The dupatta is treated just as an accessory in current urban fashion. Most women who carry it nowadays wear it just as a decorative accessory; it's usually worn wrapped around the neck or hanging down the shoulder. Dupatta is also used by some women when entering a mosque, dargah, where they cover their head with a dupatta while entering such places. It is widely worn by women in weddings and other parties out of choice and fashion. On such occasions, mostly it is wrapped around the waist, neck, or just draped on a shoulder. It is used with different embroidery designs of kamdani and gota.

===Burqa===
In Pakistan, upper and middle-class women in towns wear burqas over their normal clothes in public. The burqa is the most visible dress in Pakistan. It is a garment worn over the ordinary clothes and is made of white cotton. Many upper-class women wear a two-piece burqa which is usually black in colour but sometimes navy blue or dark red. It consists of a long cloak and a separate headpiece with a drop-down face veil. Some educated urban women no longer wear the burqa, while some of them wear hijab as an alternative. The burqa is also not worn by rural peasant women who work in the fields. In rural areas only elite women wear burqas. Purdah is still common in the rural elite and urban middle class, but not among rural farmers.

=== Bridal dresses ===
Pakistani brides traditionally opt for lehengas, anarkalis, or shararas and ghararas. Most wear lehengas, popularly either with short lehenga cholis or a longer shalwar top. Lehengas are long skirts usually paired with a short blouse known as a choli, but can be paired with a long shalwar kameez. Anarkalis are also an option, imitating gowns. Shararas consist of a blouse or shalwar, with loose pants. Ghararas, are similar, except the pants are tight at the thighs and flare from the knee. All these options are normally intricately embroidered, and are moderately popular with Indian brides too.

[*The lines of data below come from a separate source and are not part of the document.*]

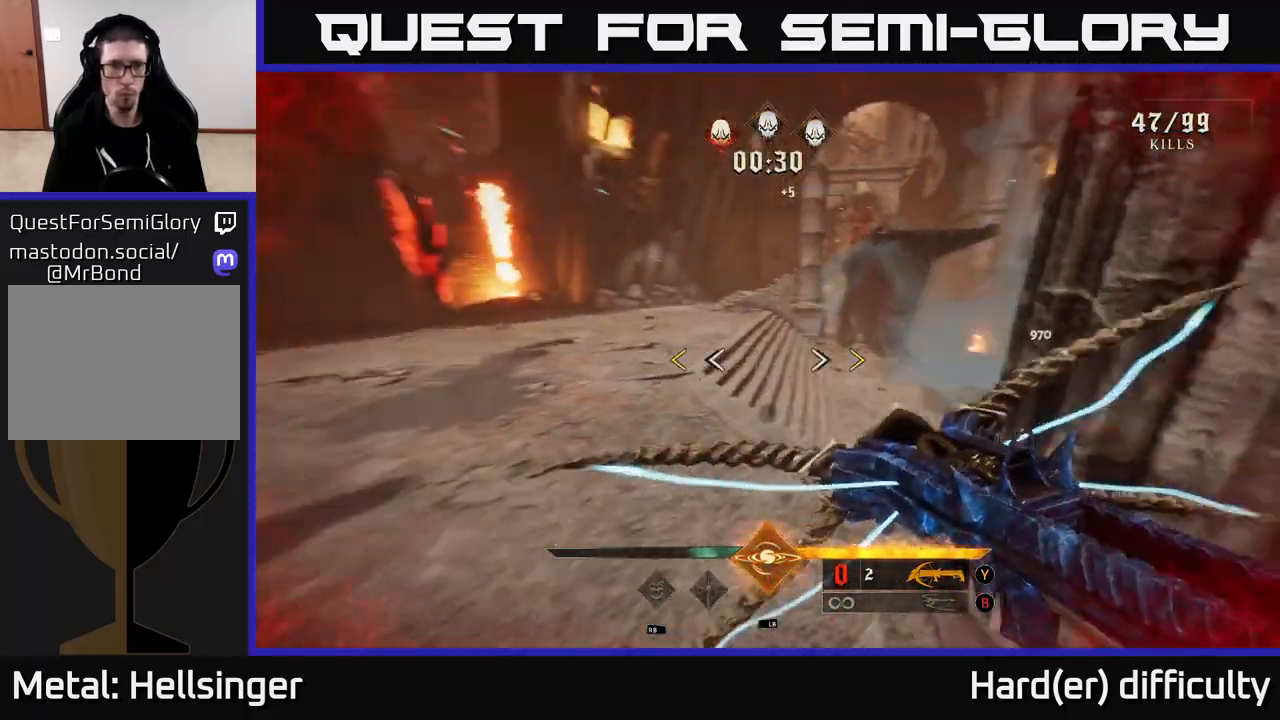
{"buttons": ["X"], "left_stick": "up", "right_stick": "center", "events": [[83, "left_stick", "left"], [167, "right_stick", "center"], [200, "left_stick", "up-left"], [317, "left_stick", "up"], [467, "X", "down"]]}
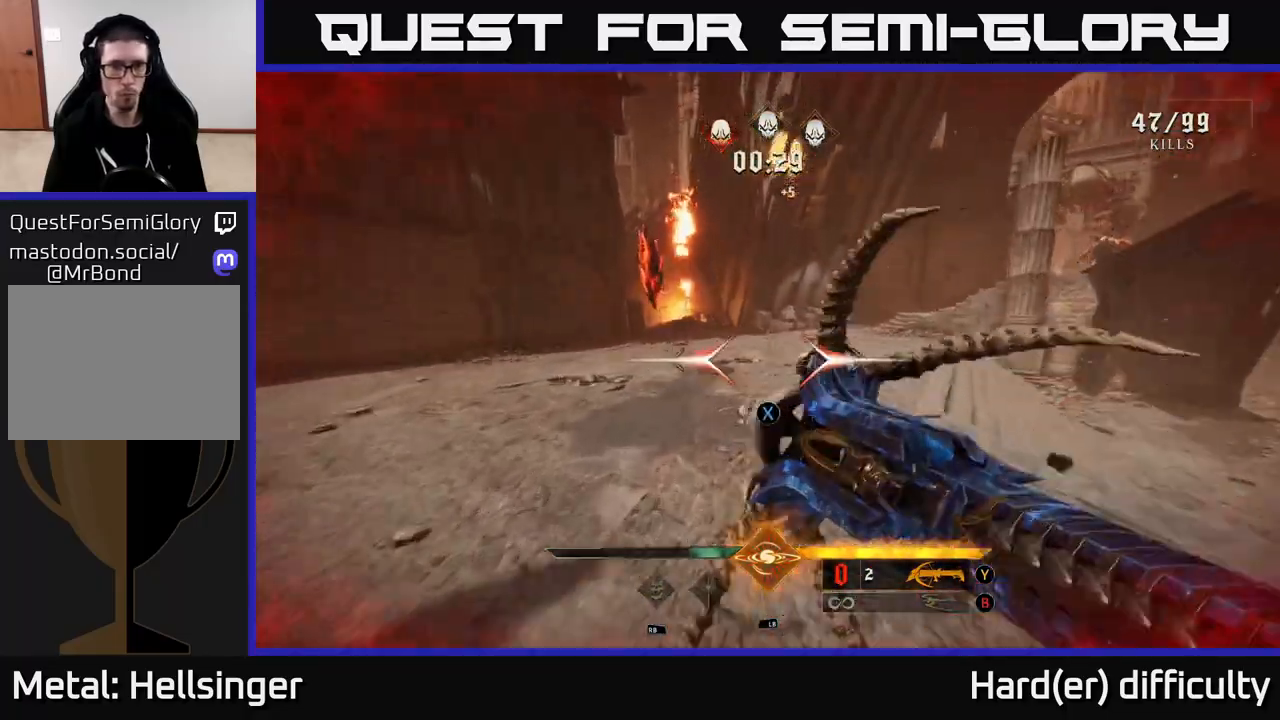
{"buttons": [], "left_stick": "up", "right_stick": "right", "events": [[17, "X", "up"], [150, "right_stick", "right"], [233, "left_stick", "up-left"], [367, "left_stick", "up"]]}
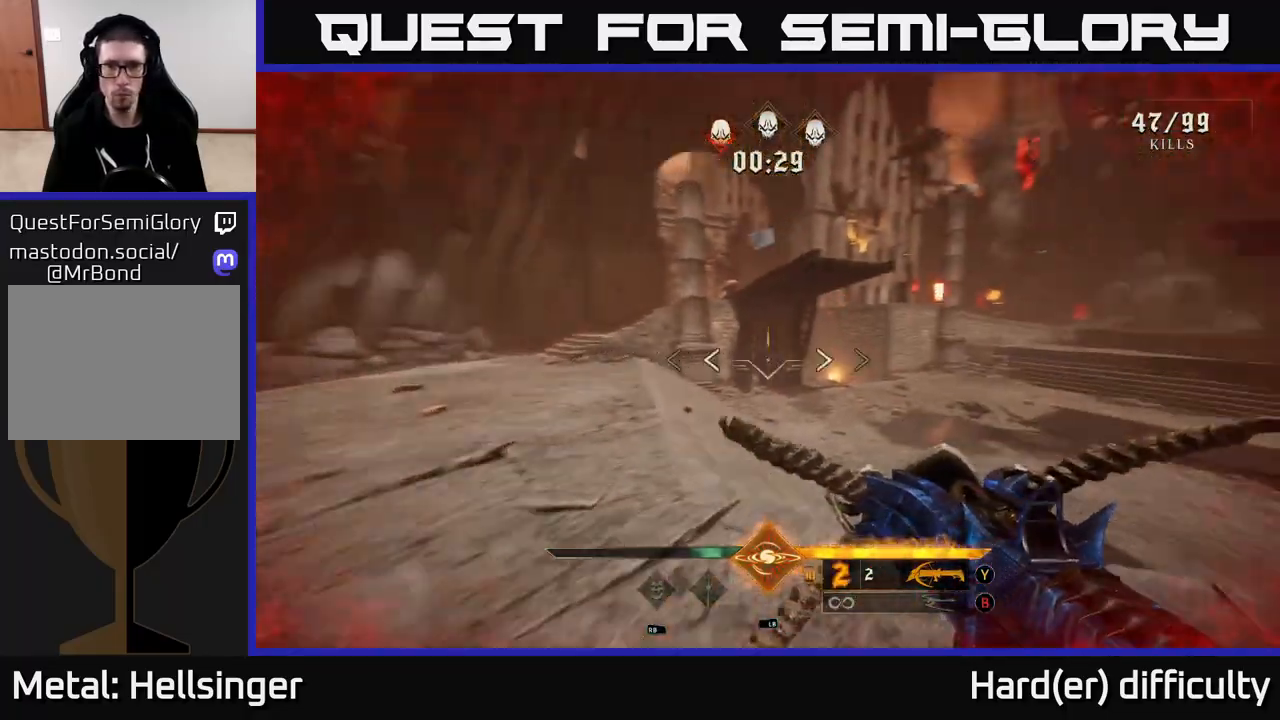
{"buttons": [], "left_stick": "up-left", "right_stick": "left", "events": [[83, "left_stick", "up-left"], [267, "right_stick", "center"], [433, "right_stick", "left"]]}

===Other traditional dresses ===
On special occasions such as Eid more heavily embroidered iterations of the shalwar kameez are worn by Pakistani women.

Farshi Pajama is an old traditional dress which is worn occasionally. Laacha is worn in Punjab, the lower part of which resembles the dhoti.

===Regional clothing===

====Balochistan====

The typical dress of a Baloch woman consists of a long frock and shalwar with a headscarf. Balochi women wear heavy embroidered shalwar kameez and dupatta with the embroidery utilising Shisha work. The Balochi Duch from Makran District is one of the many forms of Balochi dresses and is famous all across Balochistan. Since it is purely hand embroidered, Balochi Duch is expensive and it takes months to complete a single Balochi suit.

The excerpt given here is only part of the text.